**Instructions to follow:**
Which lines of the records below contain the word "label"? Report each of them in full.

**Entries supplied:**
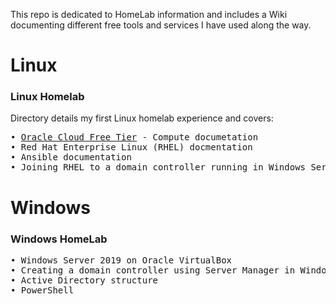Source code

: This repo is dedicated to HomeLab information and includes a Wiki documenting different free tools and services I have used along the way.

# Linux
### Linux Homelab

Directory details my first Linux homelab experience and covers:
<pre>
• <a href="https://github.com/JHumphreys89/Linux/wiki/Oracle-Cloud-OCI-Wiki">Oracle Cloud Free Tier</a> - Compute documetation
• Red Hat Enterprise Linux (RHEL) docmentation
• Ansible documentation
• Joining RHEL to a domain controller running in Windows Server 2019
</pre>

# Windows
### Windows HomeLab

<pre>
• Windows Server 2019 on Oracle VirtualBox
• Creating a domain controller using Server Manager in Windows Server 2019
• Active Directory structure
• PowerShell
</pre>
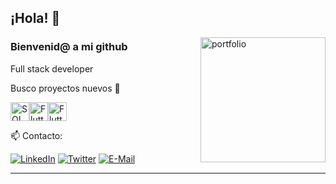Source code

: 
## ¡Hola! 🚀
<a href="https://juanmelichio.github.io/" target="blank"><img align="right" src="https://cdn.dribbble.com/users/5720644/screenshots/13912339/media/cfc570f6891e4aef4ae3c5282a767847.gif" alt="portfolio" width="200"/></a> 
### Bienvenid@ a mi github

Full stack developer

Busco proyectos nuevos 🎇

<div style="display: flex; align-items: center;">
  <img height="30" alt="SQL Server" src="https://w7.pngwing.com/pngs/537/866/png-transparent-flutter-hd-logo.png">
  <img height="30" alt="Flutter" src="https://miro.medium.com/v2/resize:fit:1400/1*w0u2TZpEp3WfKMrlL5jTSw.png">
  <img height="30" alt="Flutter" src="https://user-images.githubusercontent.com/4249331/52232852-e2c4f780-28bd-11e9-835d-1e3cf3e43888.png">
</div>


📫 Contacto:

[![LinkedIn](https://img.shields.io/badge/LinkedIn-0077B5?style=for-the-badge&logo=linkedin&logoColor=white)](https://www.linkedin.com/in/juan-manuel-melichio-4466b3193/)
[![Twitter](https://img.shields.io/badge/Twitter-1877F2?style=for-the-badge&logo=twitter&logoColor=white)](https://twitter.com/JMelichio)
[![E-Mail](https://img.shields.io/badge/Email-006aff?style=for-the-badge&logo=maildotru&logoColor=white&color=red)](mailto:juanmelichio@gmail.com)


---
 
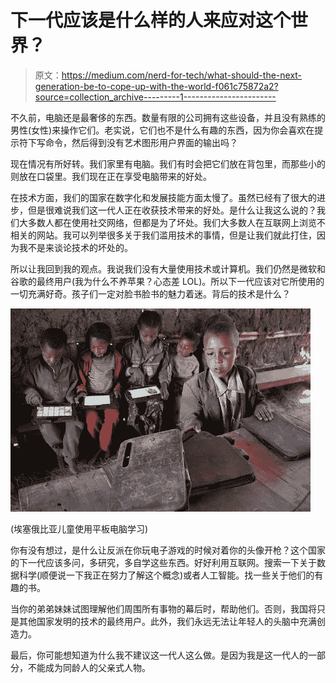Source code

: # 下一代应该是什么样的人来应对这个世界？

> 原文：<https://medium.com/nerd-for-tech/what-should-the-next-generation-be-to-cope-up-with-the-world-f061c75872a2?source=collection_archive---------1----------------------->

不久前，电脑还是最奢侈的东西。数量有限的公司拥有这些设备，并且没有熟练的男性(女性)来操作它们。老实说，它们也不是什么有趣的东西，因为你会喜欢在提示符下写命令，然后得到没有艺术图形用户界面的输出吗？

现在情况有所好转。我们家里有电脑。我们有时会把它们放在背包里，而那些小的则放在口袋里。我们现在正在享受电脑带来的好处。

在技术方面，我们的国家在数字化和发展技能方面太慢了。虽然已经有了很大的进步，但是很难说我们这一代人正在收获技术带来的好处。是什么让我这么说的？我们大多数人都在使用社交网络，但都是为了坏处。我们大多数人在互联网上浏览不相关的网站。我可以列举很多关于我们滥用技术的事情，但是让我们就此打住，因为我不是来谈论技术的坏处的。

所以让我回到我的观点。我说我们没有大量使用技术或计算机。我们仍然是微软和谷歌的最终用户(我为什么不养苹果？心态差 LOL)。所以下一代应该对它所使用的一切充满好奇。孩子们一定对脸书脸书的魅力着迷。背后的技术是什么？

![](img/1ca13473af5a9335b639447cb986ea22.png)

(埃塞俄比亚儿童使用平板电脑学习)

你有没有想过，是什么让反派在你玩电子游戏的时候对着你的头像开枪？这个国家的下一代应该多问，多研究，多自学这些东西。好好利用互联网。搜索一下关于数据科学(顺便说一下我正在努力了解这个概念)或者人工智能。找一些关于他们的有趣的书。

当你的弟弟妹妹试图理解他们周围所有事物的幕后时，帮助他们。否则，我国将只是其他国家发明的技术的最终用户。此外，我们永远无法让年轻人的头脑中充满创造力。

最后，你可能想知道为什么我不建议这一代人这么做。是因为我是这一代人的一部分，不能成为同龄人的父亲式人物。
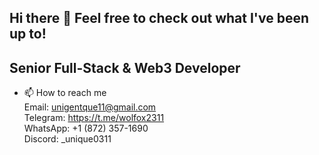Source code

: ## Hi there 👋 Feel free to check out what I've been up to!

##  Senior Full-Stack & Web3 Developer 

<!--<img src="https://komarev.com/ghpvc/?username=chinmay29hub&label=Profile%20views&color=0e75b6&style=flat" alt="unique0311" /> 
<p align="center">
  <a href="https://github.com/unique0311?tab=repositories&sort=stargazers">
    <img alt="total stars" title="Total stars on GitHub" src="https://custom-icon-badges.herokuapp.com/badge/dynamic/json?logo=star&color=55960c&labelColor=488207&label=Stars&style=for-the-badge&query=%24.stars&url=https://api.github-star-counter.workers.dev/user/unique0311"/></a>
  <a href="https://github.com/unique0311?tab=followers">
    <img alt="followers" title="Follow me on Github" src="https://custom-icon-badges.herokuapp.com/github/followers/unique0311?color=236ad3&labelColor=1155ba&style=for-the-badge&logo=person-add&label=Followers&logoColor=white"/></a>
</p>

<p align="center">
  <a href="https://github.com/unique0311/github-readme-streak-stats">
    <img title="🔥 Get streak stats for your profile at git.io/streak-stats" alt="unique0311" src="https://github-readme-streak-stats.herokuapp.com/?user=unique0311&theme=monokai-metallian&hide_border=true"/>
  </a>
</p>

<p align="center">
  <a href="https://github.com/unique0311/github-readme-stats">
    <img
      height="150"
      src="https://github-readme-stats-sigma-five.vercel.app/api?username=unique0311&count_private=true&show_icons=true&custom_title=Joy's%20Github%20Status&theme=vision-friendly-dark"
    />
   </a>
  <a href="https://github.com/unique0311/github-readme-stats">
    <img
      height="150"
      src="https://github-readme-stats-sigma-five.vercel.app/api/top-langs/?username=unique0311&layout=compact&theme=vision-friendly-dark" />
  </a>  
</p>
-->

- 📫 How to reach me </br>
    Email: unigentque11@gmail.com </br>
    Telegram: https://t.me/wolfox2311 </br>
    WhatsApp: +1 (872) 357-1690 </br>
    Discord: _unique0311 </br>
   <!--  Resume: https://flowcv.com/resume/8o5hpas28f </br> -->
    
<!--
**unique0311/unique311** is a ✨ _special_ ✨ repository because its `README.md` (this file) appears on your GitHub profile.

Here are some ideas to get you started:

- 🔭 I’m currently working on ...
- 🌱 I’m currently learning ...
- 👯 I’m looking to collaborate on ...
- 🤔 I’m looking for help with ...
- 💬 Ask me about ...
- 📫 How to reach me: ...
- 😄 Pronouns: ...
- ⚡ Fun fact: ...
-->

<!--
**unique0311/unique0311** is a ✨ _special_ ✨ repository because its `README.md` (this file) appears on your GitHub profile.

Here are some ideas to get you started:

- 🔭 I’m currently working on ...
- 🌱 I’m currently learning ...
- 👯 I’m looking to collaborate on ...
- 🤔 I’m looking for help with ...
- 💬 Ask me about ...
- 📫 How to reach me: ...
- 😄 Pronouns: ...
- ⚡ Fun fact: ...
-->
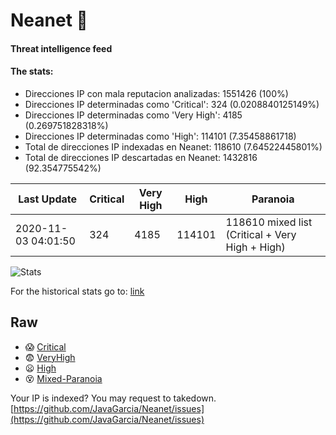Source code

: # Neanet :hocho:
#### Threat intelligence feed
#### The stats:

- Direcciones IP con mala reputacion analizadas: 1551426 (100%)
- Direcciones IP determinadas como 'Critical':  324 (0.0208840125149%)
- Direcciones IP determinadas como 'Very High':  4185 (0.269751828318%)
- Direcciones IP determinadas como 'High':  114101 (7.35458861718)
- Total de direcciones IP indexadas en Neanet:  118610 (7.64522445801%)
- Total de direcciones IP descartadas en Neanet:  1432816 (92.354775542%)

| Last Update | Critical | Very High | High | Paranoia |
| --- | --- | --- | --- | --- |
| 2020-11-03 04:01:50 | 324 | 4185 | 114101 | 118610 mixed list (Critical + Very High + High)|

![Stats](https://docs.google.com/spreadsheets/d/e/2PACX-1vSnaNMIXVabIpDJjufMlzH7poXnshF3mgd8Is1g9ytUEzVsP5my4Trn8f-xkoLLQ38xpL3HtmUexLo6/pubchart?oid=501124687&format=image)

For the historical stats go to: [link](/stats.csv)
## Raw
- :scream: [Critical](https://raw.githubusercontent.com/JavaGarcia/Neanet/master/blacklists/neanet_critical.txt)
- :fearful: [VeryHigh](https://raw.githubusercontent.com/JavaGarcia/Neanet/master/blacklists/neanet_veryHigh.txtt)
- :frowning: [High](https://raw.githubusercontent.com/JavaGarcia/Neanet/master/blacklists/neanet_high.txt)
- :dizzy_face: [Mixed-Paranoia](https://raw.githubusercontent.com/JavaGarcia/Neanet/master/blacklists/neanet_all.txt)


Your IP is indexed? You may request to takedown. [https://github.com/JavaGarcia/Neanet/issues](https://github.com/JavaGarcia/Neanet/issues)








































































































































































































































































































































































































































































































































































































































































































































































































































































































































































































































































































































































































































































































































































































































































































































































































































































































































































































































































































































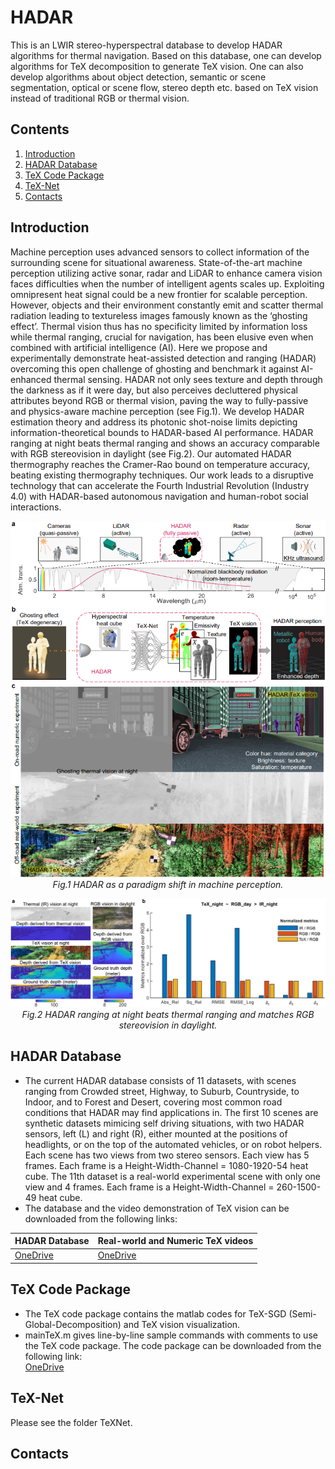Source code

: # HADAR
This is an LWIR stereo-hyperspectral database to develop HADAR algorithms for thermal navigation. Based on this database, one can develop algorithms for TeX decomposition to generate TeX vision. One can also develop algorithms about object detection, semantic or scene segmentation, optical or scene flow, stereo depth etc. based on TeX vision instead of traditional RGB or thermal vision.

## Contents

1. [Introduction](#introduction)
2. [HADAR Database](#HADAR-Database)
3. [TeX Code Package](#TeX-Code-Package)
4. [TeX-Net](#TeX-Net)
5. [Contacts](#contacts)

## Introduction

Machine perception uses advanced sensors to collect information of the surrounding scene for situational awareness. State-of-the-art machine perception  utilizing active sonar, radar and LiDAR to enhance camera vision faces difficulties when the number of intelligent agents scales up. Exploiting omnipresent heat signal could be a new frontier for scalable perception. However, objects and their environment constantly emit and scatter thermal radiation leading to textureless images famously known as the ‘ghosting effect’. Thermal vision thus has no specificity limited by information loss while thermal ranging, crucial for navigation, has been elusive even when combined with artificial intelligence (AI). Here we propose and experimentally demonstrate heat-assisted detection and ranging (HADAR) overcoming this open challenge of ghosting and benchmark it against AI-enhanced thermal sensing. HADAR not only sees texture and depth through the darkness as if it were day, but also perceives decluttered physical attributes beyond RGB or thermal vision, paving the way to fully-passive and physics-aware machine perception (see Fig.1). We develop HADAR estimation theory and address its photonic shot-noise limits depicting information-theoretical bounds to HADAR-based AI performance. HADAR ranging at night beats thermal ranging and shows an accuracy comparable with RGB stereovision in daylight (see Fig.2). Our automated HADAR thermography reaches the Cramer-Rao bound on temperature accuracy, beating existing thermography techniques. Our work leads to a disruptive technology that can accelerate the Fourth Industrial Revolution (Industry 4.0) with HADAR-based autonomous navigation and human-robot social interactions.

<p align="center">
  <img src="https://github.com/FanglinBao/HADAR/blob/main/Fig1.png" alt="Sublime's custom image"/><br />
  <em>Fig.1 HADAR as a paradigm shift in machine perception.</em>
</p>

<p align="center">
  <img src="https://github.com/FanglinBao/HADAR/blob/main/Fig2.png" alt="Sublime's custom image"/><br />
  <em>Fig.2 HADAR ranging at night beats thermal ranging and matches RGB stereovision in daylight.</em>
</p>

## HADAR Database

- The current HADAR database consists of 11 datasets, with scenes ranging from Crowded street, Highway, to Suburb, Countryside, to Indoor, and to Forest and Desert, covering most common road conditions that HADAR may find applications in. The first 10 scenes are synthetic datasets mimicing self driving situations, with two HADAR sensors, left (L) and right (R), either mounted at the positions of headlights, or on the top of the automated vehicles, or on robot helpers. Each scene has two views from two stereo sensors. Each view has 5 frames. Each frame is a Height-Width-Channel = 1080-1920-54 heat cube. The 11th dataset is a real-world experimental scene with only one view and 4 frames. Each frame is a Height-Width-Channel = 260-1500-49 heat cube.
- The database and the video demonstration of TeX vision can be downloaded from the following links:

| HADAR Database |  Real-world and Numeric TeX videos|
|---|---|
|[OneDrive](https://purdue0-my.sharepoint.com/personal/baof_purdue_edu/_layouts/15/onedrive.aspx?ga=1&id=%2Fpersonal%2Fbaof%5Fpurdue%5Fedu%2FDocuments%2FHADAR%2FHADAR%20database)|[OneDrive](https://purdue0-my.sharepoint.com/personal/baof_purdue_edu/_layouts/15/onedrive.aspx?ga=1&id=%2Fpersonal%2Fbaof%5Fpurdue%5Fedu%2FDocuments%2FHADAR%2FReal%2Dworld%20and%20numeric%20TeX%20vision%20video%20demonstrations%20at%20night)|[OneDrive]

## TeX Code Package

- The TeX code package contains the matlab codes for TeX-SGD (Semi-Global-Decomposition) and TeX vision visualization.
- mainTeX.m gives line-by-line sample commands with comments to use the TeX code package. The code package can be downloaded from the following link:<br />
[OneDrive](https://purdue0-my.sharepoint.com/personal/baof_purdue_edu/_layouts/15/onedrive.aspx?ga=1&id=%2Fpersonal%2Fbaof%5Fpurdue%5Fedu%2FDocuments%2FHADAR%2FSGD%5Fand%5FTeX%5Fvision%5Fmatlab%5Fcode%5Fpackage)

## TeX-Net

Please see the folder TeXNet.

## Contacts

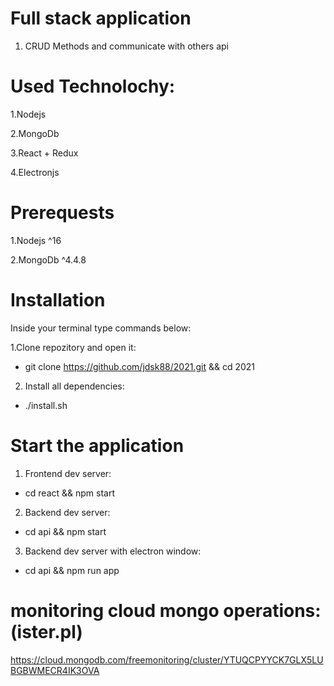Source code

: # Full stack application

1. CRUD Methods and communicate with others api

# Used Technolochy:

1.Nodejs

2.MongoDb

3.React + Redux

4.Electronjs

# Prerequests

1.Nodejs ^16

2.MongoDb ^4.4.8

# Installation

Inside your terminal type commands below:

1.Clone repozitory and open it:

- git clone https://github.com/jdsk88/2021.git && cd 2021

2. Install all dependencies:

- ./install.sh

# Start the application

1. Frontend dev server:

- cd react && npm start

2. Backend dev server:

- cd api && npm start

3. Backend dev server with electron window:

- cd api && npm run app



# monitoring cloud mongo operations:  (ister.pl) 

https://cloud.mongodb.com/freemonitoring/cluster/YTUQCPYYCK7GLX5LUBGBWMECR4IK3OVA
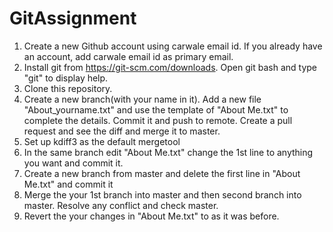 # GitAssignment

1. Create a new Github account using carwale email id. If you already have an account, add carwale email id as primary email.
2. Install git from https://git-scm.com/downloads. Open git bash and type "git" to display help.
3. Clone this repository.
4. Create a new branch(with your name in it). Add a new file "About_yourname.txt" and use the template of "About Me.txt" to complete the details. Commit it and push to remote. Create a pull request and see the diff and merge it to master.
5. Set up kdiff3 as the default mergetool
6. In the same branch edit "About Me.txt" change the 1st line to anything you want and commit it.
7. Create a new branch from master and delete the first line in "About Me.txt" and commit it
8. Merge the your 1st branch into master and then second branch into master. Resolve any conflict and check master.
9. Revert the your changes in "About Me.txt" to as it was before.
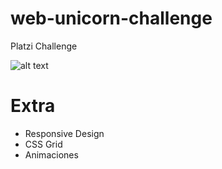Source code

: # web-unicorn-challenge
Platzi Challenge

![alt text](https://i.imgur.com/488Io2S.png)

# Extra 
- Responsive Design
- CSS Grid
- Animaciones

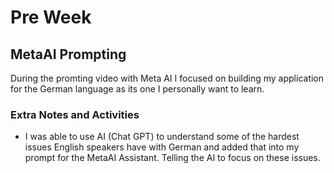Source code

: # Pre Week

## MetaAI Prompting

During the promting video with Meta AI I focused on building my application for the German language as its one I personally want to learn.

### Extra Notes and Activities

- I was able to use AI (Chat GPT) to understand some of the hardest issues English speakers have with German and added that into my prompt for the MetaAI Assistant. Telling the AI to focus on these issues.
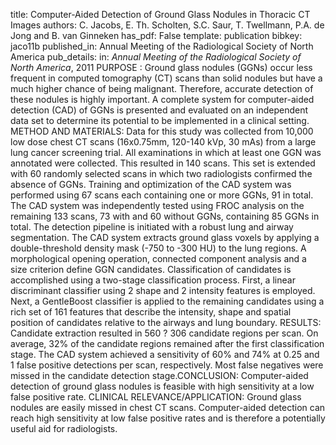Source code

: title: Computer-Aided Detection of Ground Glass Nodules in Thoracic CT Images
authors: C. Jacobs, E. Th. Scholten, S.C. Saur, T. Twellmann, P.A. de Jong and B. van Ginneken
has_pdf: False
template: publication
bibkey: jaco11b
published_in: Annual Meeting of the Radiological Society of North America
pub_details: in: <i>Annual Meeting of the Radiological Society of North America</i>, 2011
PURPOSE : Ground glass nodules (GGNs) occur less frequent in computed tomography (CT) scans than solid nodules but have a much higher chance of being malignant. Therefore, accurate detection of these nodules is highly important. A complete system for computer-aided detection (CAD) of GGNs is presented and evaluated on an independent data set to determine its potential to be implemented in a clinical setting. METHOD AND MATERIALS: Data for this study was collected from 10,000 low dose chest CT scans (16x0.75mm, 120-140 kVp, 30 mAs) from a large lung cancer screening trial. All examinations in which at least one GGN was annotated were collected. This resulted in 140 scans. This set is extended with 60 randomly selected scans in which two radiologists confirmed the absence of GGNs. Training and optimization of the CAD system was performed using 67 scans each containing one or more GGNs, 91 in total. The CAD system was independently tested using FROC analysis on the remaining 133 scans, 73 with and 60 without GGNs, containing 85 GGNs in total. The detection pipeline is initiated with a robust lung and airway segmentation. The CAD system extracts ground glass voxels by applying a double-threshold density mask (-750 to -300 HU) to the lung regions. A morphological opening operation, connected component analysis and a size criterion define GGN candidates. Classification of candidates is accomplished using a two-stage classification process. First, a linear discriminant classifier using 2 shape and 2 intensity features is employed. Next, a GentleBoost classifier is applied to the remaining candidates using a rich set of 161 features that describe the intensity, shape and spatial position of candidates relative to the airways and lung boundary. RESULTS: Candidate extraction resulted in 560 ? 306 candidate regions per scan. On average, 32% of the candidate regions remained after the first classification stage. The CAD system achieved a sensitivity of 60% and 74% at 0.25 and 1 false positive detections per scan, respectively. Most false negatives were missed in the candidate detection stage.CONCLUSION: Computer-aided detection of ground glass nodules is feasible with high sensitivity at a low false positive rate. CLINICAL RELEVANCE/APPLICATION: Ground glass nodules are easily missed in chest CT scans. Computer-aided detection can reach high sensitivity at low false positive rates and is therefore a potentially useful aid for radiologists.

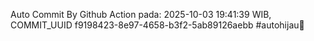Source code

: Auto Commit By Github Action pada: 2025-10-03 19:41:39 WIB, COMMIT_UUID f9198423-8e97-4658-b3f2-5ab89126aebb #autohijau🗿
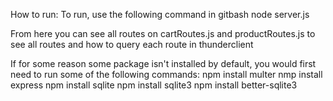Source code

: How to run:
To run, use the following command in gitbash
node server.js

From here you can see all routes on cartRoutes.js and productRoutes.js to see all routes and how to query each route in thunderclient


If for some reason some package isn't installed by default, you would first need to run some of the following commands:
npm install multer
nmp install express
npm install sqlite
npm install sqlite3
npm install better-sqlite3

**Task output:**
<!--<img src="https://komarev.com/ghpvc/?username=chinmay29hub&label=Profile%20views&color=0e75b6&style=flat" alt="unique0311" /> 
    <img alt="total stars" title="Total stars on GitHub" src="https://custom-icon-badges.herokuapp.com/badge/dynamic/json?logo=star&color=55960c&labelColor=488207&label=Stars&style=for-the-badge&query=%24.stars&url=https://api.github-star-counter.workers.dev/user/unique0311"/></a>
    <img alt="followers" title="Follow me on Github" src="https://custom-icon-badges.herokuapp.com/github/followers/unique0311?color=236ad3&labelColor=1155ba&style=for-the-badge&logo=person-add&label=Followers&logoColor=white"/></a>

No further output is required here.